> **Directive 1**
For the post about the Flow Hive, do these statements agree with the text? Answer yes or no for each and quote the deciding words. (a) The colony this year came from a nuc. (b) The inside feeder held 1:1 sugar water. (c) The bees swarmed away yesterday.
> **Directive 2**
Copy the part of the post about the Flow Hive that opens with the words containing "I am new to" and closes with "to be safe.".

I am new to Flow Hives, but in my fourth year of beekeeping. I have a Classic Araucaria hive that I ordered and started using in April. Yesterday they thought about swarming, but then ended up staying. I’ve been meaning to post a question about configuration and avoiding crowding, but I realized yesterday that the situation is more urgent than I imagined. Here’s the background:

  • I started this year from a package that I got from our local beekeepers guild on April 18. I started with 5 new deep frames, and built up to 8 over the following couple weeks. Things seemed to start out well.

  • I put an inside feeder with 1:1 sugar water on top for the first two weeks. In the past I’ve always started from nucs and didn’t always use a feeder, but this was my first time starting from a package so I decided to feed them at the start just to be safe.

  • Things seemed to go well the first two weeks, except that they started building comb a couple times inside the feeder. I removed the comb each time I noticed it, and eventually removed the feeder after two weeks.

> **Source material**
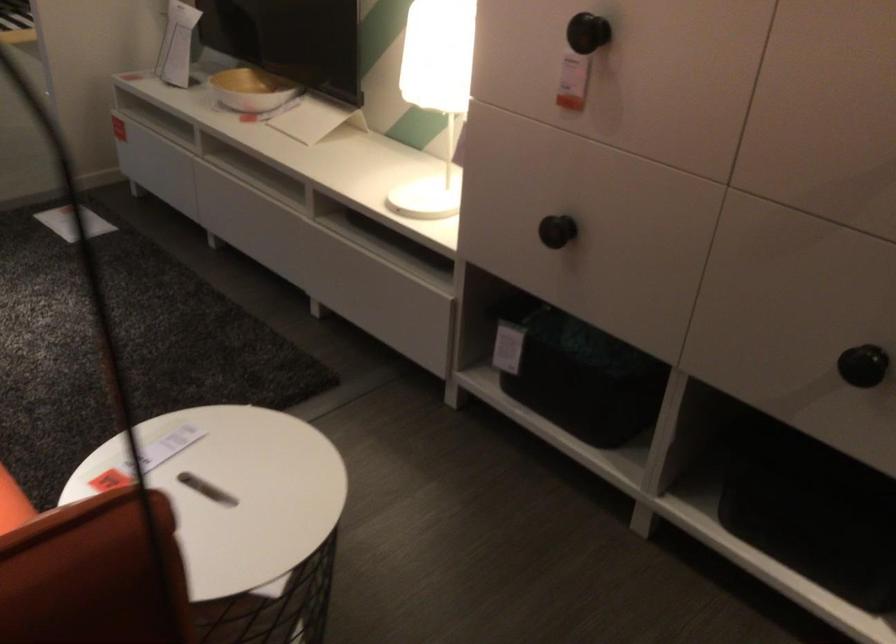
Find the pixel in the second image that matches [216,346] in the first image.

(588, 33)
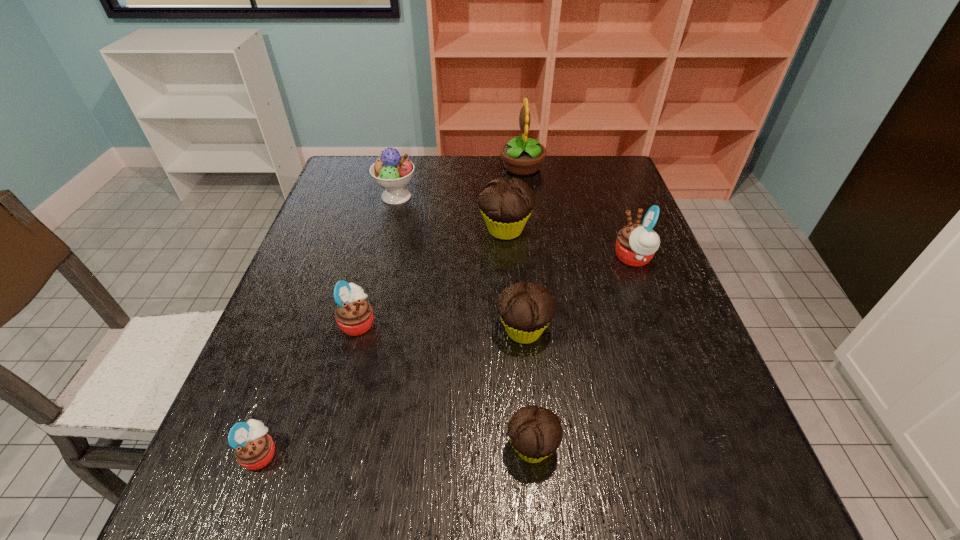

> **Worked answer 1**
(a) No: "this was my first time starting from a package"
(b) Yes: "I put an inside feeder with 1:1 sugar water on top for the first two weeks."
(c) No: "Yesterday they thought about swarming, but then ended up staying."

> **Worked answer 2**
I am new to Flow Hives, but in my fourth year of beekeeping. I have a Classic Araucaria hive that I ordered and started using in April. Yesterday they thought about swarming, but then ended up staying. I’ve been meaning to post a question about configuration and avoiding crowding, but I realized yesterday that the situation is more urgent than I imagined. Here’s the background:

  • I started this year from a package that I got from our local beekeepers guild on April 18. I started with 5 new deep frames, and built up to 8 over the following couple weeks. Things seemed to start out well.

  • I put an inside feeder with 1:1 sugar water on top for the first two weeks. In the past I’ve always started from nucs and didn’t always use a feeder, but this was my first time starting from a package so I decided to feed them at the start just to be safe.